Noise Pollution: Heat Pumps, Air Conditioning, and Other Modern Noise Sources
Applicable Noise Protection Regulation
The legal framework for noise is set by Government Decree 284/2007 (X. 29.), which establishes noise emission and noise protection limit values. An important clarification: this decree already accounts for, in its current form:
- A-weighted sound pressure level (dB(A)) — for general noise measurement
- Frequency characteristics — separate assessment for low-frequency noise
- Impulse noise correction — due to the heightened disturbance potential of irregular, sudden noise impulses
These are therefore not 2026 novelties but part of the applicable legal framework. What is genuinely new is the adaptation of case law to new types of noise sources: heat pumps (air-to-water, air-to-air systems) and cryptocurrency mining equipment (ASIC cooling fans) emit distinctive, continuous low-frequency humming that, beyond standard threshold measurement, can be subjectively extremely disturbing.
Application of Civil Code § 5:23 in Noise Cases
Judicial practice in noise-related neighbour disputes has developed the following assessment framework:
- Does the noise exceed the customary level? — The 284/2007 Government Decree’s limit values serve as the objective starting point, but in applying Civil Code § 5:23, the court also considers local conditions (residential zone, mixed-use zone, industrial zone).
- Is the disturbance unnecessary? — Energy modernization (e.g., heat pump installation) is a legitimate purpose, but the manner and location of installation do not exempt from neighbour law liability. If the equipment could operate with a less disturbing placement, the owner cannot argue that the current — more disturbing — placement was “necessary.”
- Is the court’s measure proportionate? — The court weighs the degree of disturbance against possible means of remedying the infringing condition: relocation of the equipment, construction of soundproofing enclosure, or — in extreme cases — restriction of operation.
Energy Interest vs. Neighbour Law
Courts clearly state: the “green transition” and energy efficiency goals do not exempt from neighbour law obligations. Installing a heat pump is in itself lawful and desirable, but the choice of installation method must also take account of the neighbour’s legitimate interests.
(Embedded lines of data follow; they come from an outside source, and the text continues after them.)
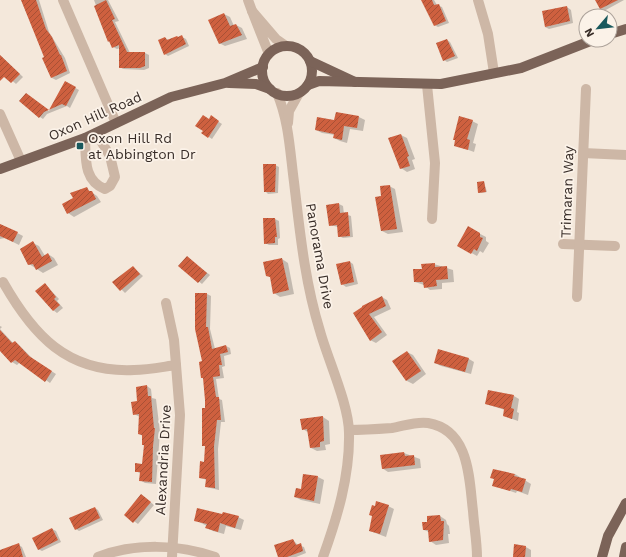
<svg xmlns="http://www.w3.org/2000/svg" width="626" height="557" font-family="'Work Sans',sans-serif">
<defs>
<pattern id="building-hatch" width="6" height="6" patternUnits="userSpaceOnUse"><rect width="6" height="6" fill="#ce603f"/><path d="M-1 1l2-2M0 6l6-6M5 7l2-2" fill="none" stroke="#a85035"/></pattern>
</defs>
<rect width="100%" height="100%" fill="#f4e8db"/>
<!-- shadow -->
<g fill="#0003">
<path d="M21,0H39L49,32L65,58L70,73L56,80L52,78L46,57Z"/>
<path d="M94,0H108L119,21L115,22L130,53H145L149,55V68L144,70L123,69L120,67V48L117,49L113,47L109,41Z"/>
<path d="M427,0H434L437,5L442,7L449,23L438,27L434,25Z"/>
<path d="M596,0H624L604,11L600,9Z"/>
<path d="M567,7L571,10L573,23L549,29L545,27Z"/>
<path d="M224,14L230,17L234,26L236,25L242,28L247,39L225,46L219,43Z"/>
<path d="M182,37L186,39L189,46L168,56L165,54V38L169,40Z"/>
<path d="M447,40L450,42L458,58L447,62L444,60Z"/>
<path d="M0,55L23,77L16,84L0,70Z"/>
<path d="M65,82L79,90L70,108L67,106L47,114L43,119L40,117L27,94L49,111Z"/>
<path d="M337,113L359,117L365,120L363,131L350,129L347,143L340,141L334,138L335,135L322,133L316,130L335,121Z"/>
<path d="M211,117L222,124L212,139L203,133Z"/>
<path d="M472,121L478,124L473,143L476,144L474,152L455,145L456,141L454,139Z"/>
<path d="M401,135L407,138L415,159L412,160L415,169L407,172L401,168Z"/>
<path d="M275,165L279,167L278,193L268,194L265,191Z"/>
<path d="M484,182L487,192L481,193L479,192Z"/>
<path d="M389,186L395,189L403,232L388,234L382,231V197Z"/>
<path d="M87,189L97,196L101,202L74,217L68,213L74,199Z"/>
<path d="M339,204L343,206L344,214L351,216L353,237L343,238L339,236L338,227L330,225Z"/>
<path d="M264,219H275L279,221L280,238L278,239V245H269L265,243Z"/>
<path d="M0,224L23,236L19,245L5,238L0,239Z"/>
<path d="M469,228L486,237V241L489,243L483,253L480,251L477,256L459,246Z"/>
<path d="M33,243L39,246L45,256L48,254L54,258L58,265L43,273L29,264Z"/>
<path d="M282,259L288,263L294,294L280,297L274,293Z"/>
<path d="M190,260L210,275L202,284L180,266Z"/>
<path d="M350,262L353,264L358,284L346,287L342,284Z"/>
<path d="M434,264L453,270L454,282L442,283V289L430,290L424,285L415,282L423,270Z"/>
<path d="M133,267L143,276L125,293L114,282Z"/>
<path d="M45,284L59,299L57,301L63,308L57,313L53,310Z"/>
<path d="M196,294H207L211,296L210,329L215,349L226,346L230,348L231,354L224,356L225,366L222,367L224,378L216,379L219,399L222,400L225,422H221L218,449L219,490L206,487L207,480L200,478L205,463L206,446L203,445L206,409L205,379L202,378L203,362Z"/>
<path d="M382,297L387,300L391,309L374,317L387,335L376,343L370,340L354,314Z"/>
<path d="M0,326L2,327L0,329L14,344L15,342L19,345L34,360L56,374L50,383L20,362L17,365L12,362L0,350Z"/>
<path d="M407,352L413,355L426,374L413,384L407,381L393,362Z"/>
<path d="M469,359L474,362L471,374L441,366L435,363Z"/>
<path d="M147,386L151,389L152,398L156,399L160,432L156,484L145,483L140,480L141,474L136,471L143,465L145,446L143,445V436L139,434L140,417L134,414L138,402Z"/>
<path d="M489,391L514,396L519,399L517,412L519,413L518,421L504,416L505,410L486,404Z"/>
<path d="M323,417L329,421L330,444L325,445L326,450L317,451L311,448L309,433L303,429Z"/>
<path d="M404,453L420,459L421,468L388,472L382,468Z"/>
<path d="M515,474L531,484L528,495L517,491L516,493L493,485Z"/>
<path d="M318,477L324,480L320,504L301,500L295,497Z"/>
<path d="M142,495L154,505L138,524L125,515Z"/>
<path d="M388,506L394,509L386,537L370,531L375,507Z"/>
<path d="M95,508L98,510L103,520L79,531L76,529Z"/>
<path d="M223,516L238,517L244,520L241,530L226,526L224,534L213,531L207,528V526L195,520Z"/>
<path d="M440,516L446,520L447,524L449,526L450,534H448L449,543L436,545L430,541L429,532L424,530L428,522V517Z"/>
<path d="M52,529L56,531L61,542L42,551L38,549Z"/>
<path d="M293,540L298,545L304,547L306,553L296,557H279L275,546Z"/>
<path d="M19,545L22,547L26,557H1L0,551Z"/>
<path d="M526,547L531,550V557H514Z"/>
</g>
<!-- building -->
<g fill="url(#building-hatch)">
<path d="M21,0H36L46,29L52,37L60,55H61L67,71L51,78L42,58L44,57Z"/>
<path d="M106,0L115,19L112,20L127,52H145V66L140,68H119V45L112,48L109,41L108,42L94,6Z"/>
<path d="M421,0H432L434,5L439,4L446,21L434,26Z"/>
<path d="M595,0H618L600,9Z"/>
<path d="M567,6L570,21L545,27L542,11Z"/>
<path d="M224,13L230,26L236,24L242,35L219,44L208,20Z"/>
<path d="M182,35L186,44L164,55L158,40L165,37L167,40L177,36L178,37Z"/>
<path d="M447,39L455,56L443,61L436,43Z"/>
<path d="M0,55L20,74L11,83L4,77L0,81Z"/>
<path d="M65,81L76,87L66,106L62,104L44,112L39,118L19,101L26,93L49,110Z"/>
<path d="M336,112L359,116L357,128L344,126L342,140L333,138L334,134L315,130L317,117L334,120Z"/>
<path d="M203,115L209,119L211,115L219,121L208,138L201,133L203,131L195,126Z"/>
<path d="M459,116L473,120L467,139L470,140L468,150L454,146L455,140H453Z"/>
<path d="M401,134L409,156L407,157L410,166L400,169L388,138Z"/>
<path d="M263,164H276L275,192H264Z"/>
<path d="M484,181L486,192L478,193L477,182Z"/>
<path d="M390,185L397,229L381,231L375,197L381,196L380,186Z"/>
<path d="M87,187L89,191H92L96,199L67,214L62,204L73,198L70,193Z"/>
<path d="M339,203L340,213L348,212L350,236L338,237L337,225L329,226L326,205Z"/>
<path d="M263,218H275L277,237H275V243L264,244Z"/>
<path d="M0,224L18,232L13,242L0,236Z"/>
<path d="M468,226L480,233V237L483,238L477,251L474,249L471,254L457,246Z"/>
<path d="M33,241L42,257L48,253L52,261L36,270L33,264L28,265L20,249Z"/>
<path d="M187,256L207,273L198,283L178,266Z"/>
<path d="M282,258L289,290L273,294L270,277L266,276L263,262Z"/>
<path d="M350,261L354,282L341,285L336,264Z"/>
<path d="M435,263V267L447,266L448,279L436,280L437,286L424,288L423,282H414L413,269H422L421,264Z"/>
<path d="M133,266L140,274L120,291L112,282Z"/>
<path d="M45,283L56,297L54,299L60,305L53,311L35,291Z"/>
<path d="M195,293H207L206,327H208L212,349L226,345L228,352L220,354L222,365H219L220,376L213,377L216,397H219L221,420H217L214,446L215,488L205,487L206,479L199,478L200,461L204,462L205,446H202V408H205V400L203,378H201L199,362L202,361L195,329Z"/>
<path d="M382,296L386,306L369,314L382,332L370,341L353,313L362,307V306Z"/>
<path d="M0,330L12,343L15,341L29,356L52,371L45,382L15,360L11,363L0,351Z"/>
<path d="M438,349L469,358L465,372L434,363Z"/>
<path d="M407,351L421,371L406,381L392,361Z"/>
<path d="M147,385L148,396H151L154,428H155L153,446L152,482L139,481L140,472H135V463L142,464L144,445H142V435L138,434L139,414L133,415L131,402L137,401L136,387Z"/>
<path d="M488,390L514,395L511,408L514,409L512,419L503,416L504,409L485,404Z"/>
<path d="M323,416L324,441L320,442V447L310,448L307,429L302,430L300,419Z"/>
<path d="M404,452L405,456L414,455L415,465L382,469L380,455Z"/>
<path d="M493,469L515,474L514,476L526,479L522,492L511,489L510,491L492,486L494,479L490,478Z"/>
<path d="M303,474L318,476L314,501L294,497L296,488L301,489Z"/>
<path d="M141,494L151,502L133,523L124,515Z"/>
<path d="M376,501L389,505L380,534L369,531L372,516L369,515L372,505L375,506Z"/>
<path d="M95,507L100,518L75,530L69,518Z"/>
<path d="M197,508L222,514L223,512L239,516L235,528L220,523L218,532L205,528L207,524L194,521Z"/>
<path d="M440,515L441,521H444L443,540L429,542L428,530H423L422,522H427V516Z"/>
<path d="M52,528L58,540L38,550L32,538Z"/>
<path d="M293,539L296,545L301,543L303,551L287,557H278L274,545Z"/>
<path d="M19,543L23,557H0V550Z"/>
<path d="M514,544L526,546L525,557H513Z"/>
</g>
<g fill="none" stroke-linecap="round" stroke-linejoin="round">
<!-- minor -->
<g stroke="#cdb7a6" stroke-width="10">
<path d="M63,0L116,123"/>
<path d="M248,0L252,11"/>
<path d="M478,0L488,34L494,73"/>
<path d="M269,54L252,11L276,39L286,46"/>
<path d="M427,85L435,163L432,219"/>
<path d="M277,93C289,121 290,152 294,182C300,233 305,283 320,331C328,360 349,405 349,433C350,476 337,518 323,557"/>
<path d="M0,114L21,161"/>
<path d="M288,123L289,111L299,93"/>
<path d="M85,138C86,158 83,180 105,189L110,186L115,177L110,156L96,133"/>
<path d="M583,153L626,155"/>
<path d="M563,244L615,246"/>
<path d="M3,282C33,335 67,373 134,370C148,370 162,367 176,365"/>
<path d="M577,297L586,89"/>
<path d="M166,303L174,340L180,415L172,557"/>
<path d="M349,430C364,430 378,429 392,428C404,426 416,421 428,423C470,430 469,479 473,511C474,526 477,542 477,557"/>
<path d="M98,557C134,543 179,544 215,557"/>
</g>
<!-- major -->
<g stroke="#7b6358" stroke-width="10">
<path d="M610,34L626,29"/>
<circle cx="287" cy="71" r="25"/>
<path d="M310,61L355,82"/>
<path d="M229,83L256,84L270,89"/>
<path d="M308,85L319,81L441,84L521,68L593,40"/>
<path d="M0,169L85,138L171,97L225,83L263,67"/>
<path d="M602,557L608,536L626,503"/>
<path d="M624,557L626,547"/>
</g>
</g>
<!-- markers -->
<rect fill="#1a595d" stroke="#fbf2e8" stroke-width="1.5" x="76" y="142" width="8" height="8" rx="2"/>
<g text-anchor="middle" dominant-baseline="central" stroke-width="3.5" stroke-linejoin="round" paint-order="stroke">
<!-- street labels -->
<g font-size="14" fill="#382d28" stroke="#fbf2e8">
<text transform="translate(95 116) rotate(-24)">Oxon Hill Road</text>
<text transform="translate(567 192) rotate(-88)">Trimaran Way</text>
<text transform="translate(320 256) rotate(80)">Panorama Drive</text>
<text transform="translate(163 460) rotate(-87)">Alexandria Drive</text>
</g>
<!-- poi labels -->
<g font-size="14" fill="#382d28" stroke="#fbf2e8" text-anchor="start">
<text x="88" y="138">Oxon Hill Rd<tspan x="88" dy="16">at Abbington Dr</tspan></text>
</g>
</g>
<!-- north arrow -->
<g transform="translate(598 28) rotate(242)"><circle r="19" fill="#fbf2e8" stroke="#ada39b"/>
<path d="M0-3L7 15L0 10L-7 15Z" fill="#1a595d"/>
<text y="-6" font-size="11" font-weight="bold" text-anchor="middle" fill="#382d28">N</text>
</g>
</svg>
Government Decree 27/2021 (V. 27.) on the energy performance of buildings does not override the Civil Code’s neighbour law provisions.
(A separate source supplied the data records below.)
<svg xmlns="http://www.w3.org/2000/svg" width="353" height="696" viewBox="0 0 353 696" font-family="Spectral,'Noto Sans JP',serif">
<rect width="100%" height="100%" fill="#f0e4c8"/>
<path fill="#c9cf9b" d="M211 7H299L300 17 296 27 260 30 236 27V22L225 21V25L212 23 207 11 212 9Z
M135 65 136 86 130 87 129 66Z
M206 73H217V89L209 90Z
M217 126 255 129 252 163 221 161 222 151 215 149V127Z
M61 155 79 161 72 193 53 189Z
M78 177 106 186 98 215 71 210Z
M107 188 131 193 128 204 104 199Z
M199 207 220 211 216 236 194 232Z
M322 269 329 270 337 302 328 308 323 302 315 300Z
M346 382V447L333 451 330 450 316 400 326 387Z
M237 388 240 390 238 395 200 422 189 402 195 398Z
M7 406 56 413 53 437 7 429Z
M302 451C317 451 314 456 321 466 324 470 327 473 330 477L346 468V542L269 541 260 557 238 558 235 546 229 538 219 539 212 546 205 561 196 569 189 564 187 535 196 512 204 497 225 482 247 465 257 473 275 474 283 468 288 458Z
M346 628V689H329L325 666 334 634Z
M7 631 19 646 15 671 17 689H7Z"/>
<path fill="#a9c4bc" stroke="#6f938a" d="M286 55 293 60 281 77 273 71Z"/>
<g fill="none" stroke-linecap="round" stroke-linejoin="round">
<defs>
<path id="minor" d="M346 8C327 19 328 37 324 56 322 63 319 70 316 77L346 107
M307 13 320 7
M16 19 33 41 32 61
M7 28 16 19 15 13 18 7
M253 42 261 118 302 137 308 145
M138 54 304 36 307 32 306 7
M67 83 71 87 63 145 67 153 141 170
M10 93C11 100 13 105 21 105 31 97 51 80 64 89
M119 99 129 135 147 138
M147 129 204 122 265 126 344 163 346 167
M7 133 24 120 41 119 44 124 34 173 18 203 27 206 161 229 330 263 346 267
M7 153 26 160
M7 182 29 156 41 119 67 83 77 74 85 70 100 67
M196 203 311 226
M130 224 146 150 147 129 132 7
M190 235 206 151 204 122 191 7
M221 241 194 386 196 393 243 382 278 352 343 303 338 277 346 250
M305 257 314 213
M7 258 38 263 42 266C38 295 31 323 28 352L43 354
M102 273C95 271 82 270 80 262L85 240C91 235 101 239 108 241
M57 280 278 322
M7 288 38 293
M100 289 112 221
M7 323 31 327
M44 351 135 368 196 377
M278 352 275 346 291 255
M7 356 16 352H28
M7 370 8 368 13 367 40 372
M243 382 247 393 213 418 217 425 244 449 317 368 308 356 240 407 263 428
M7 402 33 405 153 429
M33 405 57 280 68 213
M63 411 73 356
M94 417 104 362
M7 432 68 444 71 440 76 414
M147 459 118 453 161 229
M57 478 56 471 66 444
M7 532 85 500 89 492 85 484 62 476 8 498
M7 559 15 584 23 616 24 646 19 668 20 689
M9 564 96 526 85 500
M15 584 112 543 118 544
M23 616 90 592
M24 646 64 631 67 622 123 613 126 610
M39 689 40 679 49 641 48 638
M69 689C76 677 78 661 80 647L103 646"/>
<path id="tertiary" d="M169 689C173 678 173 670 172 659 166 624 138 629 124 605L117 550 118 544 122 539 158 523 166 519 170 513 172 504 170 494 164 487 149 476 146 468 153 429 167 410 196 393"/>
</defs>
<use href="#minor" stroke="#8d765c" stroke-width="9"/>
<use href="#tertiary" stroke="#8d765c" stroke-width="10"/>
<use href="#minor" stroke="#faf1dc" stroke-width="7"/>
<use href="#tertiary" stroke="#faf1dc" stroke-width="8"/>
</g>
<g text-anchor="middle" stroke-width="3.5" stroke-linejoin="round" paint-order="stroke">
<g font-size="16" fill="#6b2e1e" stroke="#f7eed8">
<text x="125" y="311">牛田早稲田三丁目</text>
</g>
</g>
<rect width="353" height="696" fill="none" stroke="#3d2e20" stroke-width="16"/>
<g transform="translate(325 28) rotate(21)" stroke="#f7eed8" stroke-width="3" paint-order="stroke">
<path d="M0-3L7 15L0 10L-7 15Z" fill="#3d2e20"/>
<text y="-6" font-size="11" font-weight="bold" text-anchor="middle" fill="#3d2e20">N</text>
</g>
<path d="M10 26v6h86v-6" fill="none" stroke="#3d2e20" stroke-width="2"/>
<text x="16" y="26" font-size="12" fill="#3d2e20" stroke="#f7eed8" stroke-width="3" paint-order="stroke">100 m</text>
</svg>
Practical Advice for Those Affected
If you are the disturbed neighbour:
- Document the disturbance — photographs, video recordings, noise measurement reports, diary of disturbance times
- Noise measurement — an accredited noise measurement under Government Decree 284/2007 can be decisive
- Possession protection before the notary (Civil Code § 5:8) — a fast, cost-effective first step; the notary decides within 15 days
- Civil litigation — if the notary’s decision is insufficient, you may turn to the court under Civil Code §§ 5:23 and 2:51–2:52
If you are installing a heat pump or other noisy equipment:
- Prior noise impact assessment — have the expected noise exposure estimated before installation
- Optimize placement — place the equipment as far as possible from the neighbouring property, on a sound-insulating base
- Consult with neighbours — good-faith cooperation is the most effective tool for preventing future disputes
Technological progress continually presents new challenges for neighbour law, but the Civil Code’s general clause is flexible enough to apply to 21st-century phenomena as well. The key lies in careful assessment of necessity and proportionality — a task that case law performs on a case-by-case basis.